Would you repeat the entries below exactly and omit the pictures?

Input records »

--- --- ---

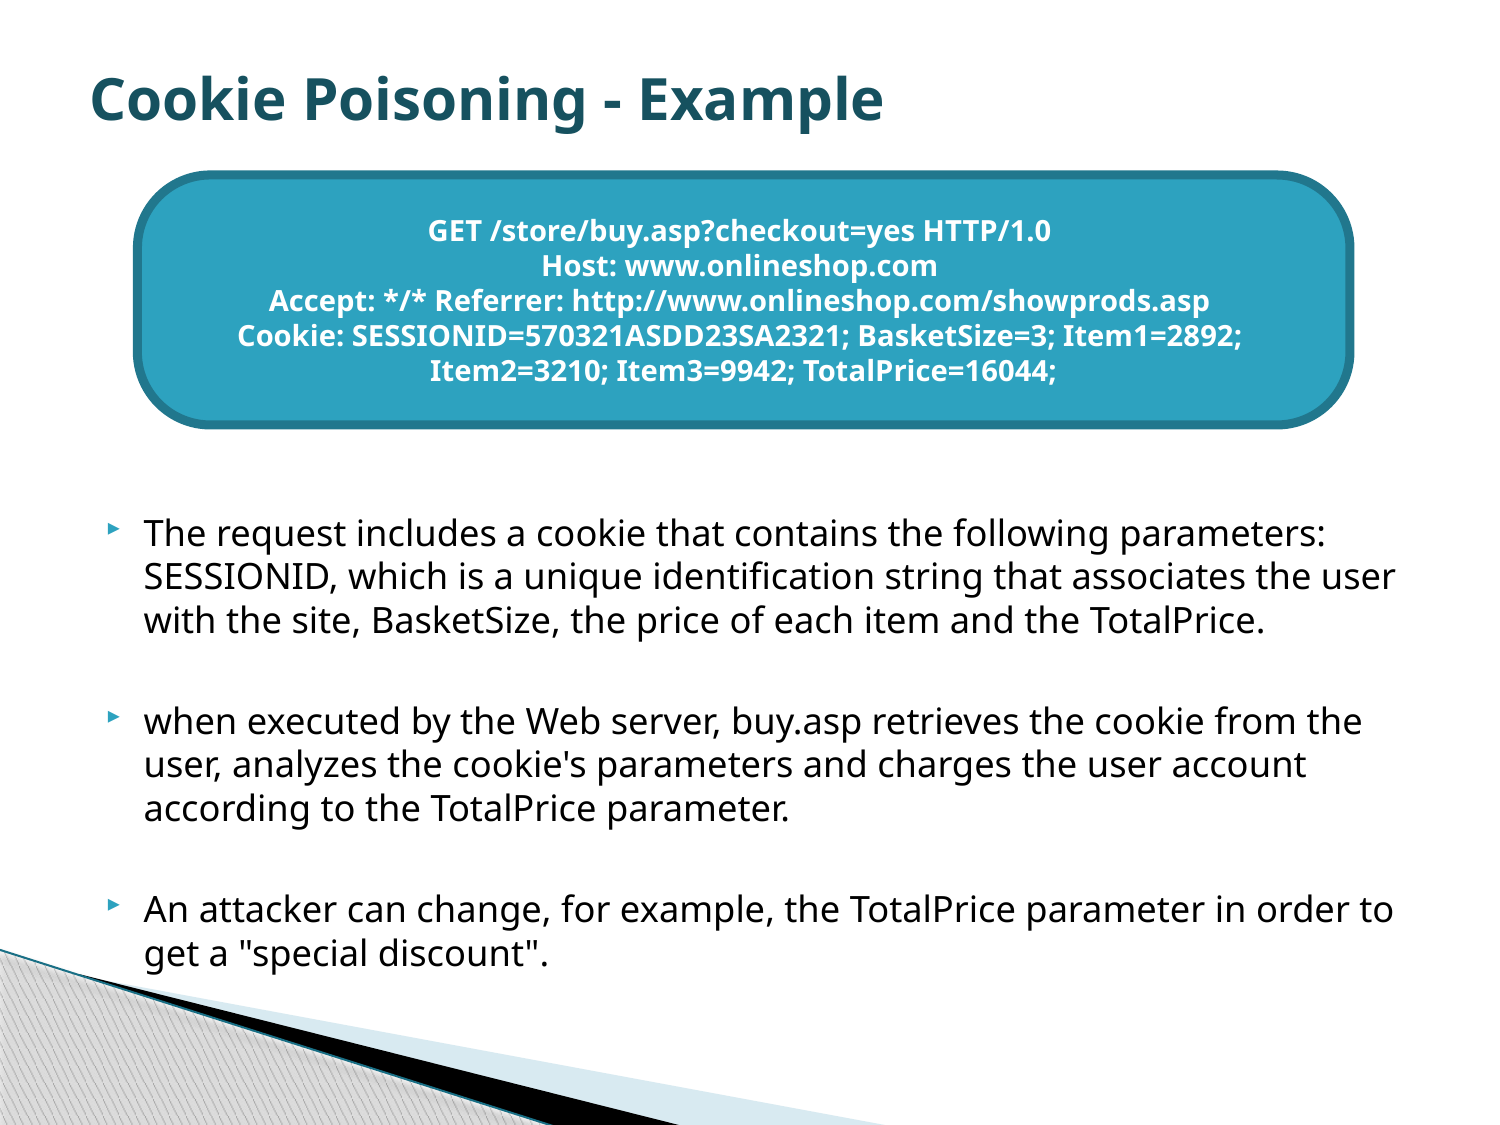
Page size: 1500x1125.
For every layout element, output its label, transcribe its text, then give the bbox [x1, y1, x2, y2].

title Cookie Poisoning - Example [75, 45, 1425, 150]
text_box GET /store/buy.asp?checkout=yes HTTP/1.0 Host: www.onlineshop.com Accept: */* Referrer: http://www.onlineshop.com/showprods.asp Cookie: SESSIONID=570321ASDD23SA2321; BasketSize=3; Item1=2892; Item2=3210; Item3=9942; TotalPrice=16044; [132, 170, 1355, 430]
list The request includes a cookie that contains the following parameters: SESSIONID, which is a unique identification string that associates the user with the site, BasketSize, the price of each item and the TotalPrice. when executed by the Web server, buy.asp retrieves the cookie from the user, analyzes the cookie's parameters and charges the user account according to the TotalPrice parameter. An attacker can change, for example, the TotalPrice parameter in order to get a "special discount". [75, 150, 1425, 986]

--- --- ---

Exercise response »
Page size: 1500x1125.
For every layout element, output its label, transcribe its text, then give the bbox [x1, y1, x2, y2].

title Cookie Poisoning - Example [75, 45, 1425, 150]
text_box GET /store/buy.asp?checkout=yes HTTP/1.0 Host: www.onlineshop.com Accept: */* Referrer: http://www.onlineshop.com/showprods.asp Cookie: SESSIONID=570321ASDD23SA2321; BasketSize=3; Item1=2892; Item2=3210; Item3=9942; TotalPrice=16044; [132, 170, 1355, 430]
list The request includes a cookie that contains the following parameters: SESSIONID, which is a unique identification string that associates the user with the site, BasketSize, the price of each item and the TotalPrice. when executed by the Web server, buy.asp retrieves the cookie from the user, analyzes the cookie's parameters and charges the user account according to the TotalPrice parameter. An attacker can change, for example, the TotalPrice parameter in order to get a "special discount". [75, 150, 1425, 986]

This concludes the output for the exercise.